Medical residents still make the same amount of errors despite a restriction of work hours to 80 hours per week. (see the recent New York Times article here.) Just as bad, residents had just as many accidental needle-sticks and car wrecks as they did before the workweek changes. This is not a surprising finding.
Consider the following:
1. 80 hours is still unreasonable. Do the math and see:
80 hours per week divided over six days (residents have a mandatory 24 hours off per week) = 13 hour days.
And if you consider that some of those days get sucked into at least one thirty-hour call shift, the week may look like this:
Sunday off, Monday-Tuesday 30 hour overnight call shift (7am Monday to 1 pm Tuesday), Wednesday-Saturday 12.5 hour daysAND…
2. The dysfunctional incentives that created an abusive system also created a substandard environment for training. That means that the long work hours are a symptom, not a cause. The “solution” therefore missed the mark.
If what we are trying to do is train the workforce to care for our ailing bodies as we age, why have we allowed such a system to continue? We should would want my surgeon trained like a fighter pilot at Top Gun, not like a cafeteria busboy hustling to turn over tables at a busy restaurant. That means that from day one, their entire schedule should be optimized around becoming great doctors.
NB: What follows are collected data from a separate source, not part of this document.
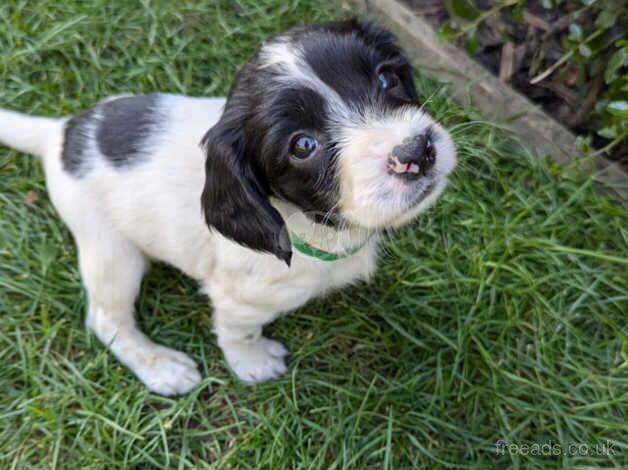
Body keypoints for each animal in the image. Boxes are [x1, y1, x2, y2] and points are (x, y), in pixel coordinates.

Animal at [0, 18, 456, 394]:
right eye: (302, 145)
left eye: (386, 78)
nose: (416, 152)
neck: (315, 227)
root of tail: (60, 134)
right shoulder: (237, 297)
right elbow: (239, 331)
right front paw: (252, 364)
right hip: (111, 252)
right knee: (106, 319)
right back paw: (162, 367)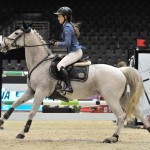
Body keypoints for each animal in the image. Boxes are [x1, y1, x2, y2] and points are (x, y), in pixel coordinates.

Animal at [0, 23, 149, 143]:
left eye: (16, 33)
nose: (2, 45)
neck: (40, 63)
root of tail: (120, 70)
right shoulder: (31, 91)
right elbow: (14, 104)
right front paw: (2, 121)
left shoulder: (40, 92)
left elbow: (31, 112)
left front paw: (22, 132)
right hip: (122, 98)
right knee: (138, 112)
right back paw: (147, 128)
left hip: (111, 98)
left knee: (121, 116)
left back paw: (113, 137)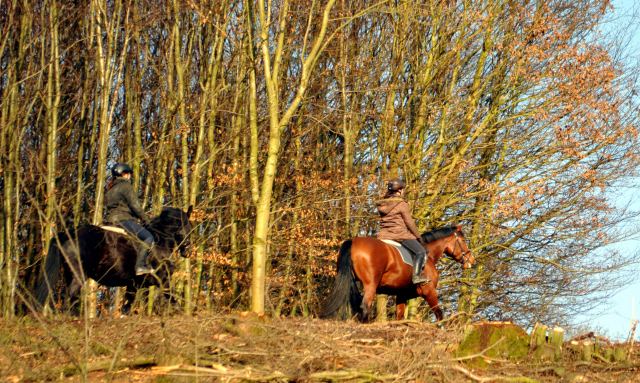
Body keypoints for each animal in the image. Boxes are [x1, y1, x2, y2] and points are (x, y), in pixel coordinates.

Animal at [35, 207, 192, 316]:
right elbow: (173, 300)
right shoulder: (164, 280)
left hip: (71, 274)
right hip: (78, 274)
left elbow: (127, 307)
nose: (188, 252)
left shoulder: (135, 285)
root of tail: (68, 233)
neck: (161, 241)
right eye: (190, 227)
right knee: (68, 297)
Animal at [322, 226, 472, 322]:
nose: (471, 260)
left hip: (346, 280)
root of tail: (353, 242)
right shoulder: (429, 292)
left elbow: (399, 318)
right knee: (365, 308)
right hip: (370, 285)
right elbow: (439, 315)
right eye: (464, 241)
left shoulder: (402, 295)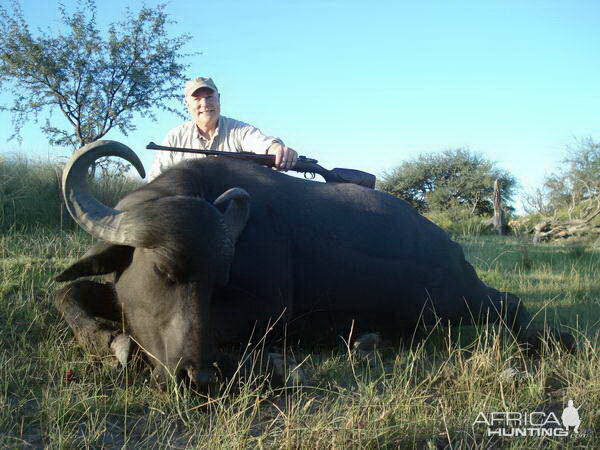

This does not mean picking up the slack at academic centers by filling out forms which otherwise would be relegated to office staff. This also does not involve sleep deprivation, nutritional compromise, and isolation from social support mechanisms.
In general, resident education is left to whatever studying they can accomplish in their “free time” in combination with chance. By chance I mean that the resident hopes that they will manage a broad range of diseases.
When I am old and in need of frequent care, I want the fighter pilot, not the busboy, to give it to me.